What is being asked: Show all lines of the entries in which the word "coordinate" is found.
- - - - - - -
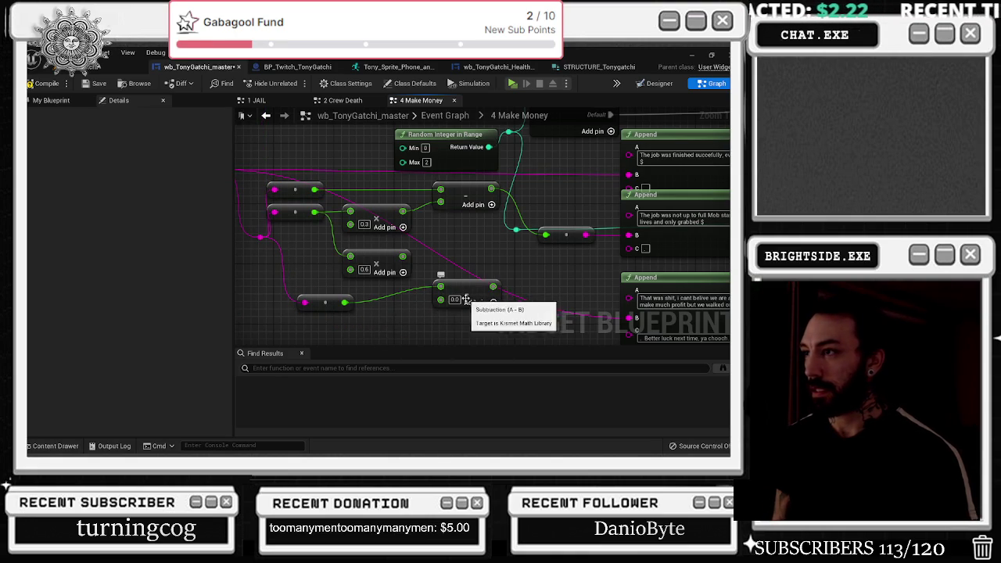
{"action": "left_click_drag", "start_coordinate": [403, 256], "coordinate": [440, 298]}
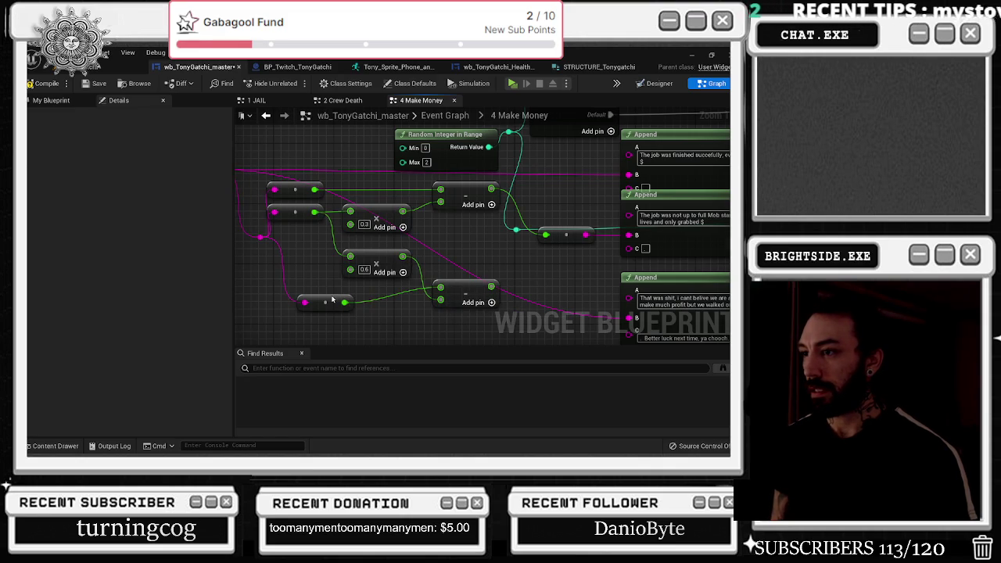
{"action": "left_click_drag", "start_coordinate": [332, 299], "coordinate": [332, 280]}
{"action": "mouse_move", "coordinate": [503, 264]}
{"action": "left_mouse_down"}
{"action": "mouse_move", "coordinate": [415, 258]}
{"action": "mouse_move", "coordinate": [547, 330]}
{"action": "mouse_move", "coordinate": [539, 311]}
{"action": "left_mouse_up"}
- - - - - - -
Exercise response:
{"action": "left_click_drag", "start_coordinate": [403, 256], "coordinate": [440, 298]}
{"action": "left_click_drag", "start_coordinate": [332, 299], "coordinate": [332, 280]}
{"action": "mouse_move", "coordinate": [503, 264]}
{"action": "mouse_move", "coordinate": [415, 258]}
{"action": "mouse_move", "coordinate": [547, 330]}
{"action": "mouse_move", "coordinate": [539, 311]}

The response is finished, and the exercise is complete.